Most people recognize that they need a will, a financial POA and a health care directive and proxy. But many people are not sure whether or not a revocable trust is a good idea given their situation.
A revocable trust is created during the lifetime of the maker of the trust (the trustor). The trustor is commonly also the only or one of two or three trustees.
The benefits of a revocable trust
- A revocable trust reduces your estate administration hassle and cost
- There are few, if any, operating costs to a revocable trust
- A revocable trust makes it possible for your estate to avoid the state probate process as well as ancillary probate (out-of-state) processes
- The trust is available should the trustor become incapacitated
- By law, a revocable trust is amendable and revocable
- Cash in a revocable trust is readily available after the trustor’s death to pay bills
- Designated beneficiaries can receive their share of the trust assets almost immediately after the trustor’s death
- The assets in a trust are private, unlike the assets which are distributed in the probate process, which is public
- A revocable trust means investments can be continuously and seamlessly managed
- There is a more simplified transfer of property after death with a revocable trust
The benefits, in most cases, outweigh the drawbacks, as listed below.

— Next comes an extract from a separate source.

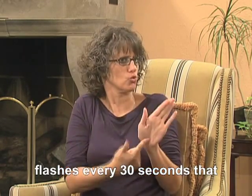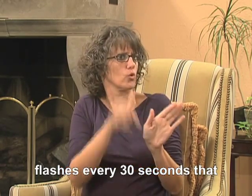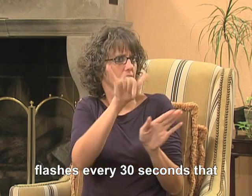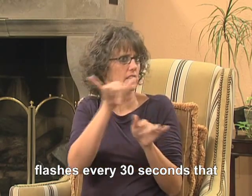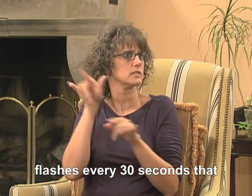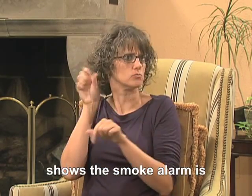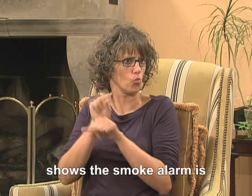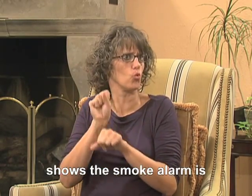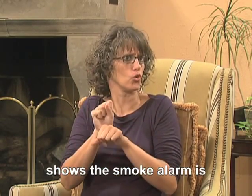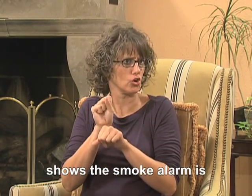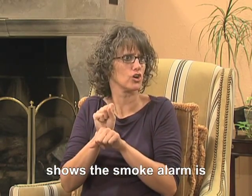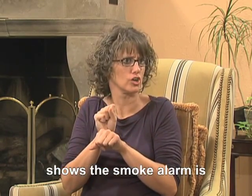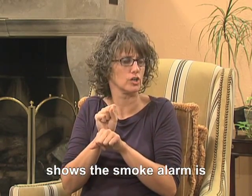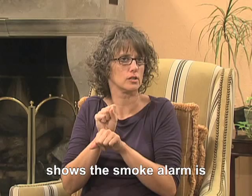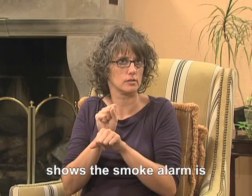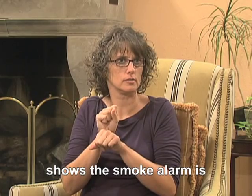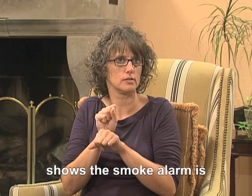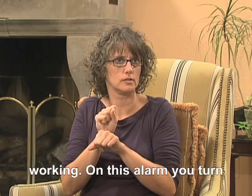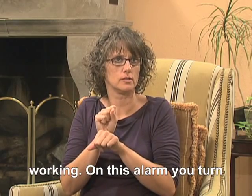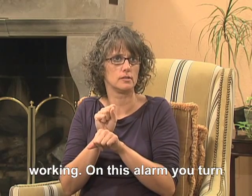That shows the smoke alarm is working. engine.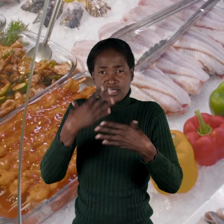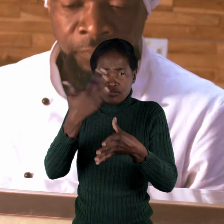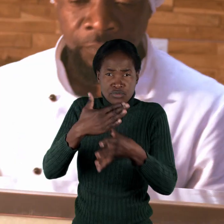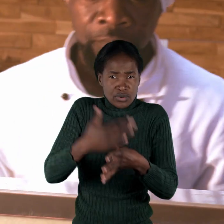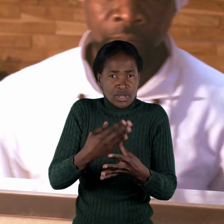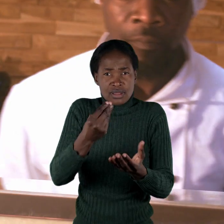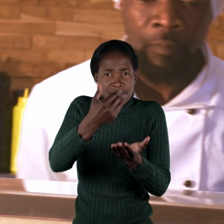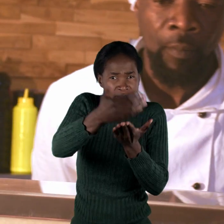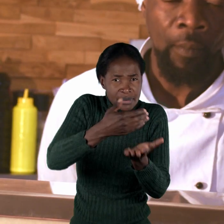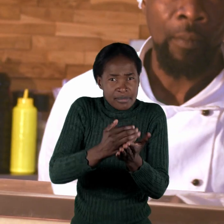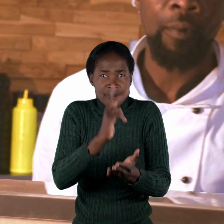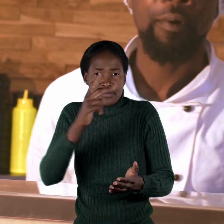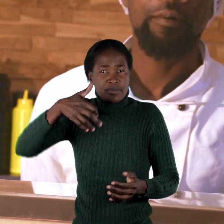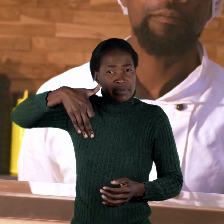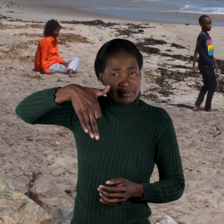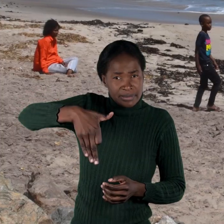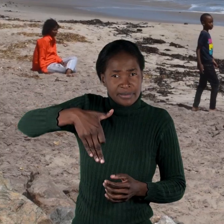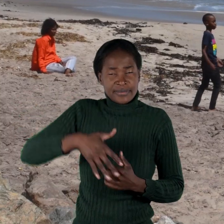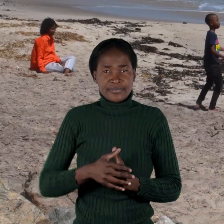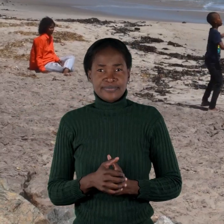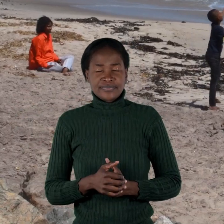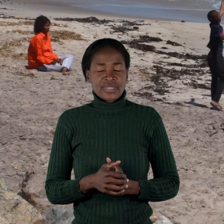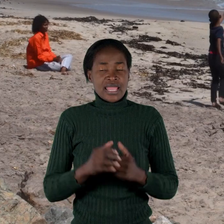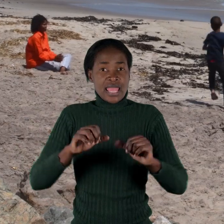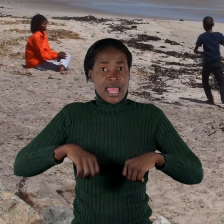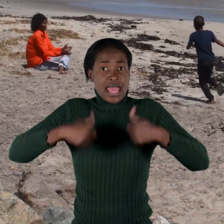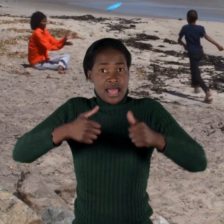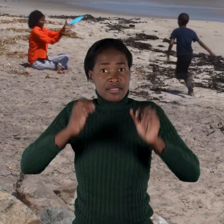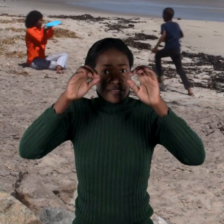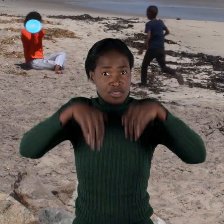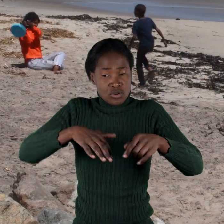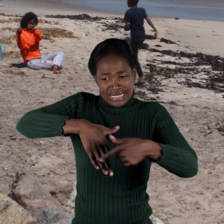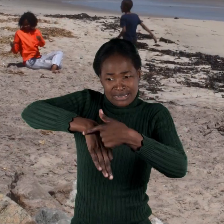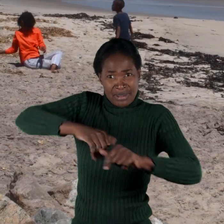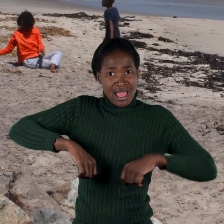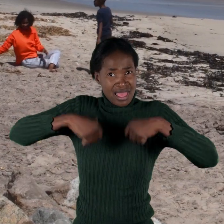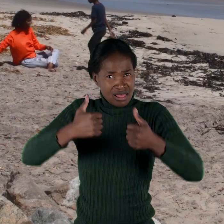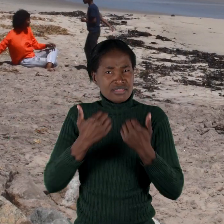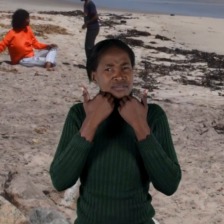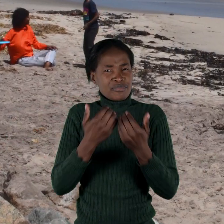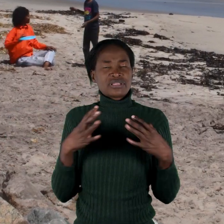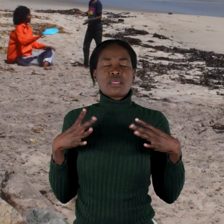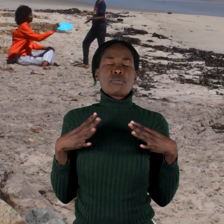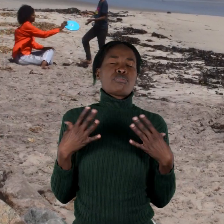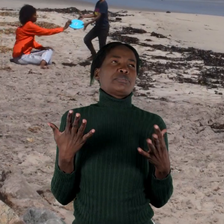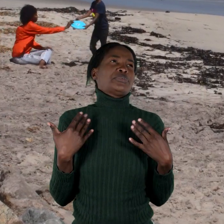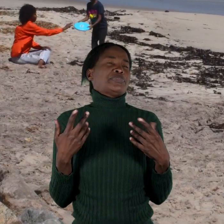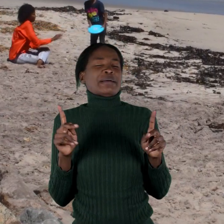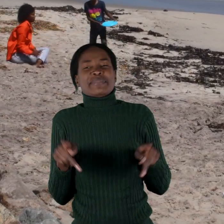incomes for us Namibians. A healthy ocean and coast are also places we can use to relax, have fun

The drawbacks of a revocable trust
- It costs to have an attorney create a trust
- Property must be registered in the name of the trust, this includes bank and brokerage accounts
- A revocable trust must be updated should personal/marital/parental relationships change
- The trust can be challenged by heirs
- A revocable trust is not immune to creditors
- A trust must still be administered and can engender fees
- Assets in a trust are still considered for tax purposes
- Some assets cannot be transferred to a revocable trust
For more detailed revocable trust information, visit our website page on trusts.
Trusts are not for everyone
Revocable trusts are a beneficial estate planning tool for many, many people. But there are not the right choice in certain situations and are not for everyone. Discussing whether or not this tool is a good fit given your situation is a conversation best had with your trusted estate planning attorney.